* **PROMPT**: Pick up the profile of Turkey under Erdoğan after its final sentence and carry it forward.

* **TEXT FOR ANALYSIS**:

--- START ---

Turkey – IFC Enabling & Sponsoring States Library
State Enabler  ·  Under Erdoğan  ·  NATO Member

Turkey

Under President Recep Tayyip Erdoğan and his AKP (Justice and Development Party), Turkey has been systematically transformed from a secular, Western-oriented NATO democracy into the world's most strategically complex state enabler of Islamist movements — a country that simultaneously hosts NATO's second-largest military, maintains an F-35 programme relationship with the United States, and has backed Muslim Brotherhood-aligned governments, deployed Syrian Islamist proxy militias across three countries, provided sanctuary and political support to Hamas's military leadership, facilitated the transit of thousands of foreign jihadist fighters into Syria and Iraq, and conducted large-scale military campaigns against Kurdish populations that the IFC's Northern Middle East Desk documents as communities subjected to systematic targeting. Turkey's enablement is not covert in the manner of Qatar or deniable in the manner of Pakistan — it is conducted openly, from the ideological conviction of a governing party that regards the Muslim Brotherhood, Hamas, and political Islam broadly as legitimate and allied political forces in a civilisational contest that Erdoğan has made central to his domestic political identity and his vision of a restored Ottoman regional influence.

--- END ---

* **MATERIAL SHOWN**:

--- START ---

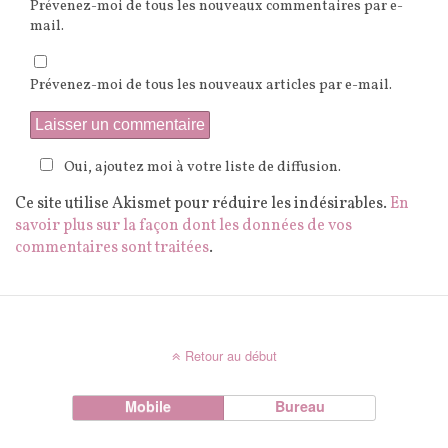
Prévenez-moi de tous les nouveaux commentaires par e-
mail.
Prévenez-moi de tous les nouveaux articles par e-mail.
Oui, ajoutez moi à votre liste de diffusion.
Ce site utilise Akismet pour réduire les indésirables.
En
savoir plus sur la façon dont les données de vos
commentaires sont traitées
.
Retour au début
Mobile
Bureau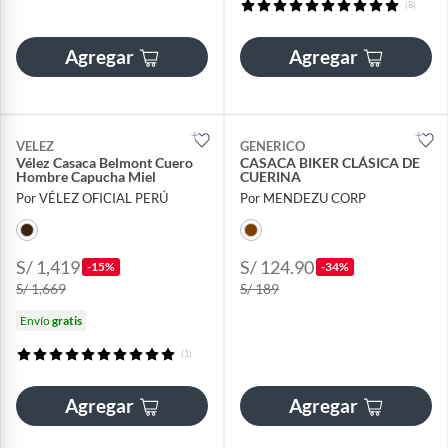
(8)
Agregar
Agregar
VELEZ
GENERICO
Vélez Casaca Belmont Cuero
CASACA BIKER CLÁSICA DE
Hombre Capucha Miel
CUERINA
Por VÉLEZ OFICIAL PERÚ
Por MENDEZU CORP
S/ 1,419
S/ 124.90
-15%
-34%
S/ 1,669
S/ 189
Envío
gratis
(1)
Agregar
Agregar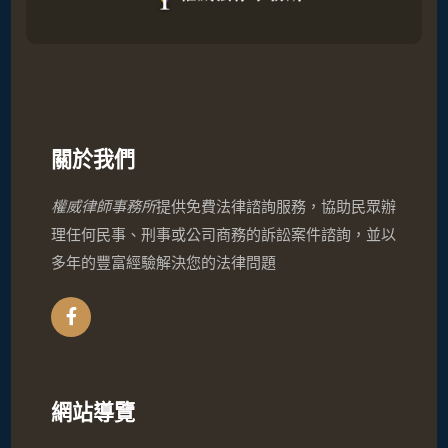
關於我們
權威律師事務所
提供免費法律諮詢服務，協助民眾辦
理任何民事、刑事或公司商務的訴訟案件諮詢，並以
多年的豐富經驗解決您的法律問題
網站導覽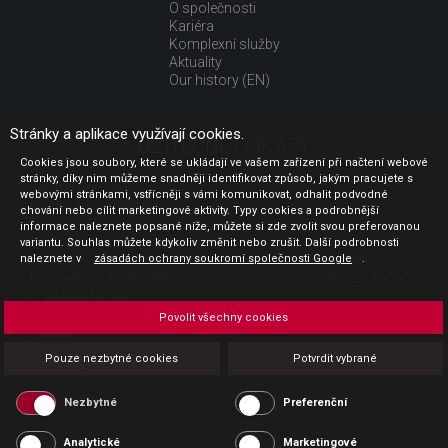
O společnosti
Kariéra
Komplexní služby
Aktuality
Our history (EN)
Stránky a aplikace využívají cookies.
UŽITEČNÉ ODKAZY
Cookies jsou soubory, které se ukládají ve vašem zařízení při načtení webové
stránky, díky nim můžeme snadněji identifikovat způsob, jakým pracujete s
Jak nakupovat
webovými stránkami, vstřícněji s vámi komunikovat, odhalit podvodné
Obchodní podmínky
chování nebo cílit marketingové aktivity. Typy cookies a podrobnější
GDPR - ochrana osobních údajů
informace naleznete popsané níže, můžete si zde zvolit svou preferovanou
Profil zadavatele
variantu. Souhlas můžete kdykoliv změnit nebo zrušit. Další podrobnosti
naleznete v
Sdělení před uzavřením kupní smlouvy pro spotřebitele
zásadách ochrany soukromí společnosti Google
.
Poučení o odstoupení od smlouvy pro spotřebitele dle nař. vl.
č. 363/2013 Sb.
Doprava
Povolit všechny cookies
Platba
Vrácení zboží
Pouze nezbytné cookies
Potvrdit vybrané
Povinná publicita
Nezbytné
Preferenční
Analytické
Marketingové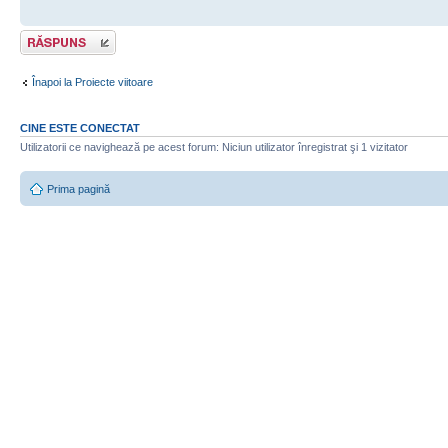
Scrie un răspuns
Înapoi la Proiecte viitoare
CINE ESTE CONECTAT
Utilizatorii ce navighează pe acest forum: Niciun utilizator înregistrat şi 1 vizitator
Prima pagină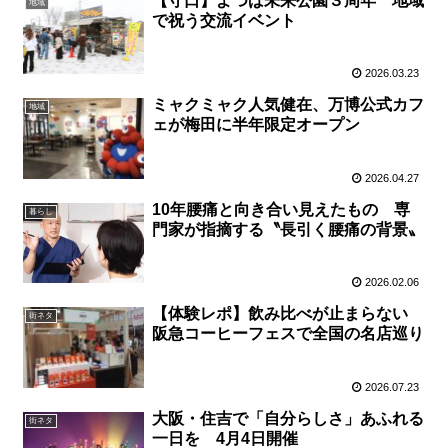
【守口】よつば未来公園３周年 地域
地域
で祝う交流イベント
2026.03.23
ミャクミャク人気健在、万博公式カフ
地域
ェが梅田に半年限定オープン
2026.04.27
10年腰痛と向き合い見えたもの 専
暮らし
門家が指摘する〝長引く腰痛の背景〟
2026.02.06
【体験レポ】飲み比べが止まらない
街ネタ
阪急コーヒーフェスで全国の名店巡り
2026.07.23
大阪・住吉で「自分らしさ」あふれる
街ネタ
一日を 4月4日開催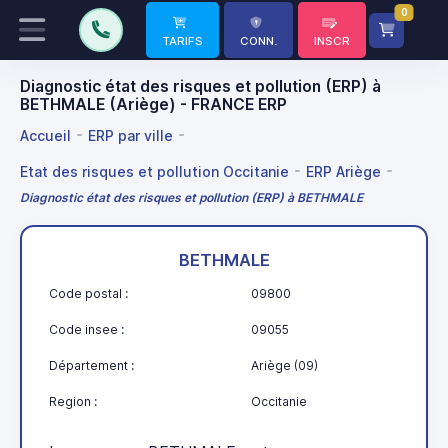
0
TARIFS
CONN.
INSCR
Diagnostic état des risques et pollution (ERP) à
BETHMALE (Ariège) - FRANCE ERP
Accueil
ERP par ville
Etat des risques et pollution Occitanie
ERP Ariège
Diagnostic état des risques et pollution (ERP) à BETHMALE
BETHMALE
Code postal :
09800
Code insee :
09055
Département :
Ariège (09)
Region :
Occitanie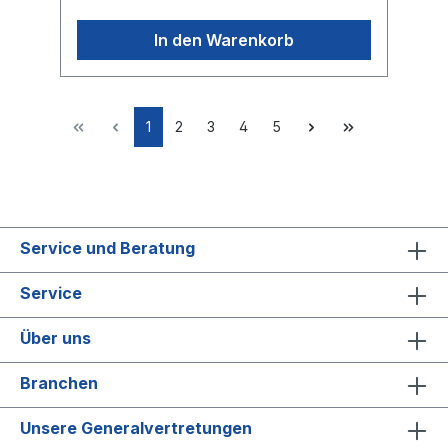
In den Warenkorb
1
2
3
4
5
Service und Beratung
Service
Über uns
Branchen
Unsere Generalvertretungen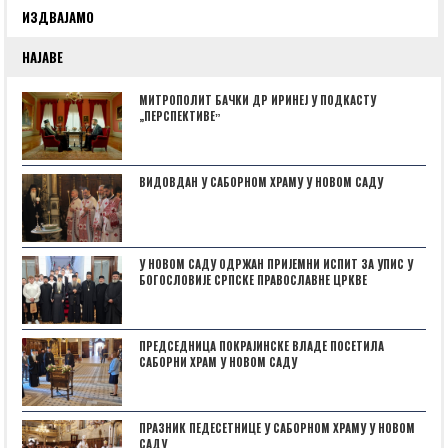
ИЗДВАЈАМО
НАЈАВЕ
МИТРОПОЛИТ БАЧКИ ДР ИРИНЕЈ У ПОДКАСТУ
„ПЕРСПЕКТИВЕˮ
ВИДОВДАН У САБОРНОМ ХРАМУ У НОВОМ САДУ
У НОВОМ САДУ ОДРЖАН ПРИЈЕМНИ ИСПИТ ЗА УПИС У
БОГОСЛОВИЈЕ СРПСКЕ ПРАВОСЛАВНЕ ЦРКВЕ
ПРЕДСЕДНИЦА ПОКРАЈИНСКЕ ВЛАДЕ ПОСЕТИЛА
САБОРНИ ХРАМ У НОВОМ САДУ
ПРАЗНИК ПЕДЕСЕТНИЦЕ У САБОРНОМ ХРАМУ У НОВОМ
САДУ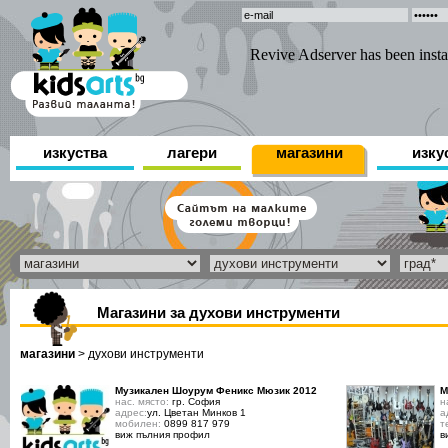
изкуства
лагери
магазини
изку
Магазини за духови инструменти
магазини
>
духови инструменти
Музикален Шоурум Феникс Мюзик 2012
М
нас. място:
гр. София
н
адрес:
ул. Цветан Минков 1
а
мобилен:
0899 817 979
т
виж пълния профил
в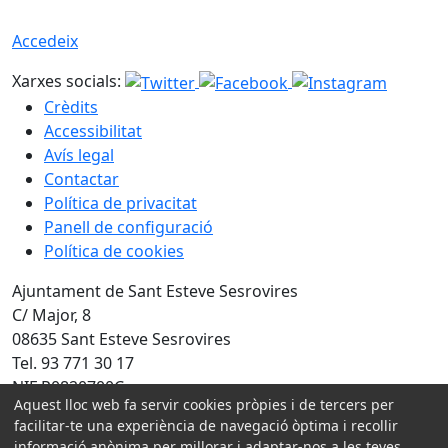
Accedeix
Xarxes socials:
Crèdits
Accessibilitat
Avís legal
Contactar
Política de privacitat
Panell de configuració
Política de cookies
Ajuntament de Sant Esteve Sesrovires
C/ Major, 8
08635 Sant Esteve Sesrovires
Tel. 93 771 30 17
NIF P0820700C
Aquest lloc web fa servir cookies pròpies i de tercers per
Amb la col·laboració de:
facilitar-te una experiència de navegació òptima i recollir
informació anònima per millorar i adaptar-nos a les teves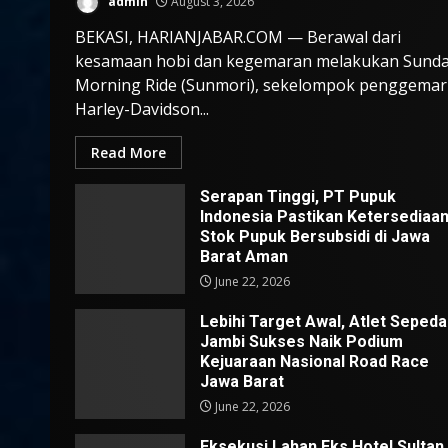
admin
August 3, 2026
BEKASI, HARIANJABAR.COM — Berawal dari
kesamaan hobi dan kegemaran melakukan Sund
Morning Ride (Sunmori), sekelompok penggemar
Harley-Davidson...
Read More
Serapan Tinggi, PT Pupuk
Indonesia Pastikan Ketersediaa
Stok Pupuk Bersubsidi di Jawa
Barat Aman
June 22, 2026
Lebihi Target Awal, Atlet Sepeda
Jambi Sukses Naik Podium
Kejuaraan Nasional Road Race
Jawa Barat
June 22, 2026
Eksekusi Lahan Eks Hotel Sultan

--- END ---
--- START ---

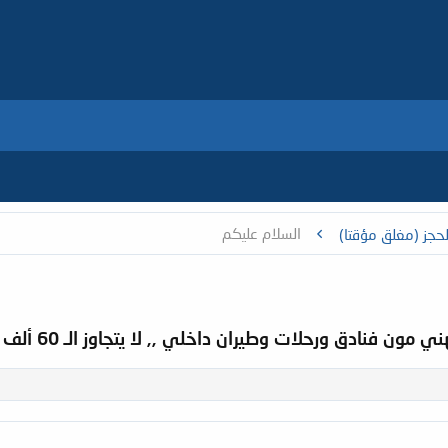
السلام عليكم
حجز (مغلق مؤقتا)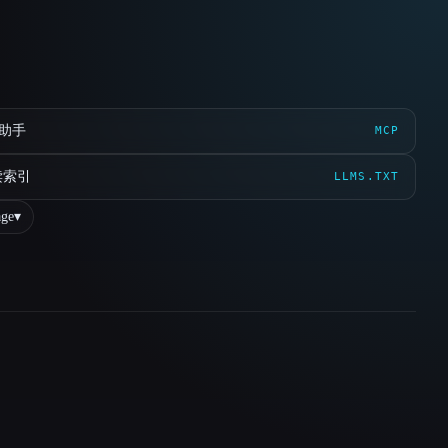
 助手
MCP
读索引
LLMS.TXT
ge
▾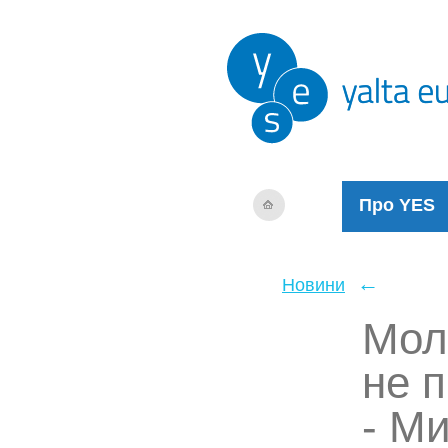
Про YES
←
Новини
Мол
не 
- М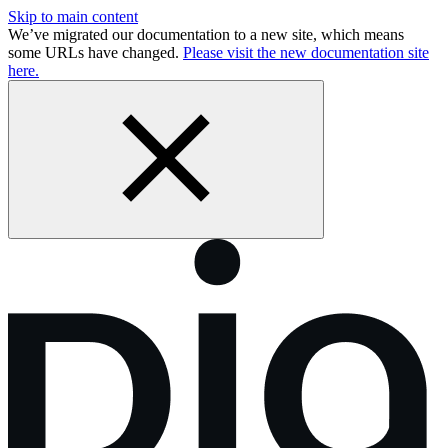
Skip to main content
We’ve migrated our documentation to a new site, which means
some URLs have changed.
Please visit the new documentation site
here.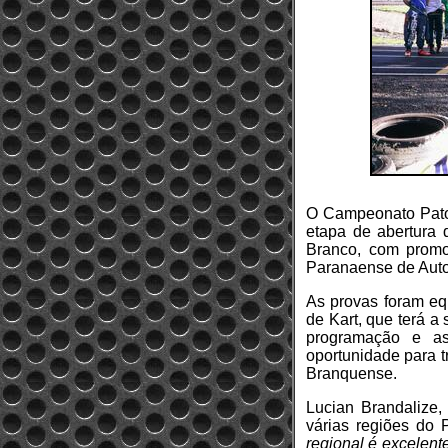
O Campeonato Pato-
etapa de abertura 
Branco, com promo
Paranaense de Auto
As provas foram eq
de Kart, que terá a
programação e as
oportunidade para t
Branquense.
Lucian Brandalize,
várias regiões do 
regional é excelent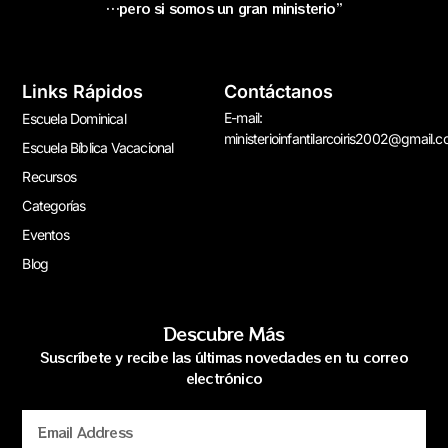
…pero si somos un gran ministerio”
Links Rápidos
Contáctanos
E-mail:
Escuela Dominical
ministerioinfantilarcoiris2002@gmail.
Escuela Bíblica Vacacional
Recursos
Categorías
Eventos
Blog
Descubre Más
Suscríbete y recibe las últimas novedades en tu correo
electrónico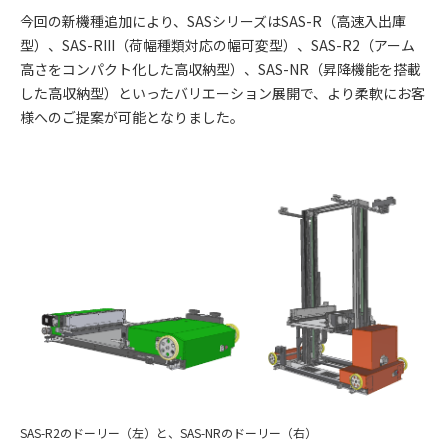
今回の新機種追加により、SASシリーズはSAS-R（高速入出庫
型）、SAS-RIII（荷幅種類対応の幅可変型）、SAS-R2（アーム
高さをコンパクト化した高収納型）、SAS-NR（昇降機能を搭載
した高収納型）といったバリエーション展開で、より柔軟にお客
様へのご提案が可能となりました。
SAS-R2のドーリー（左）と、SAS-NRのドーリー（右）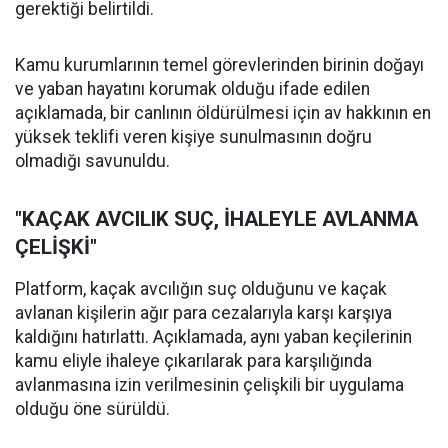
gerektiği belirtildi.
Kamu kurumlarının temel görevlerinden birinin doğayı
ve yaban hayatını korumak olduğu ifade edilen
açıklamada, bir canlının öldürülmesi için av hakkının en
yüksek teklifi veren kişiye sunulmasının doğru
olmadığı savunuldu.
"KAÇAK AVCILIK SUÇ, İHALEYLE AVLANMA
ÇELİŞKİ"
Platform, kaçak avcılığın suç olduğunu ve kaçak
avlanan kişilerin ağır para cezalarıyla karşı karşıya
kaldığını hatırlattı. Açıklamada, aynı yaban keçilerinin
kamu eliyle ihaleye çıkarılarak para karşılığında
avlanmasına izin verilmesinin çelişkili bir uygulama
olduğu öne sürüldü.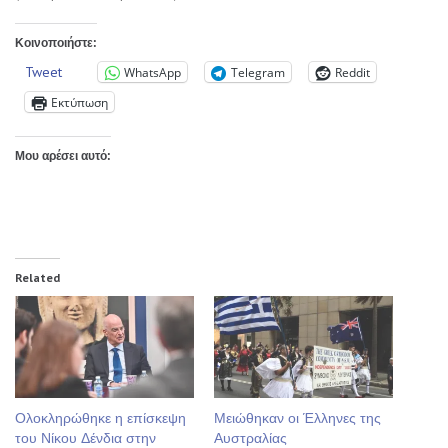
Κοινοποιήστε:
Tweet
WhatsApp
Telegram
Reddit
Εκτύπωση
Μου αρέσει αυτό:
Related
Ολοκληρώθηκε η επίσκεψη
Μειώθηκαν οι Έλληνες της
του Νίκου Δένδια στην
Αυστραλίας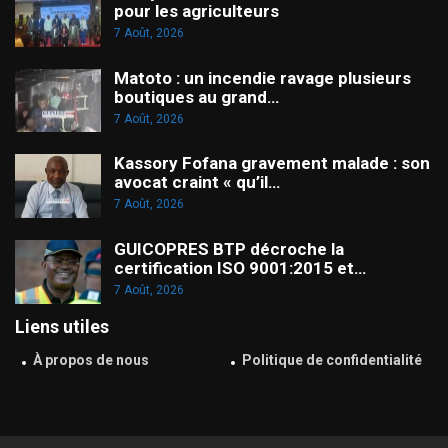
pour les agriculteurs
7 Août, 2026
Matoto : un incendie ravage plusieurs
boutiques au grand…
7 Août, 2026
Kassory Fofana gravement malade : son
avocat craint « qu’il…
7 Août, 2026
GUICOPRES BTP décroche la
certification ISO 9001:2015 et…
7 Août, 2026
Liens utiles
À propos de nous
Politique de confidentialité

--- END ---

* **REPLY TO THE EXERCISE**:
State Enabler NATO Member Northern Middle East Desk Kurds Libya Muslim Brotherhood Hamas Neo-Ottoman Islamist Projection
Erdoğan in Power
Since 2003
PM 2003–2014; President 2014–present; AKP has governed Turkey for over two decades
Syrian Proxy Forces
70,000+
Estimated Syrian National Army fighters under Turkish command deployed in Syria, Libya, and Azerbaijan
Kurdish Operations
4 Major
Operations Euphrates Shield, Olive Branch, Peace Spring, Claw series — targeting Kurdish forces in Syria and Iraq
NATO Status
Member Since 1952
Second-largest NATO army; primary shield against accountability within the Western alliance

History & the AKP Transformation

Turkey's trajectory as a state enabler of Islamist movements is inseparable from the political project of Recep Tayyip Erdoğan and the AKP, which came to power in November 2002 following Turkey's worst economic crisis in decades. Erdoğan presented the AKP to Western audiences as a moderate, democratising, pro-EU Islamic party that had made peace with secular democracy — a narrative that received a largely uncritical welcome in Washington and Brussels for nearly a decade. Beneath the reformist surface, however, the AKP was systematically dismantling the Kemalist institutional architecture — the military, judiciary, and civil service — that had enforced Turkey's secular orientation, and replacing it with an Islamist-nationalist network loyal to Erdoğan personally.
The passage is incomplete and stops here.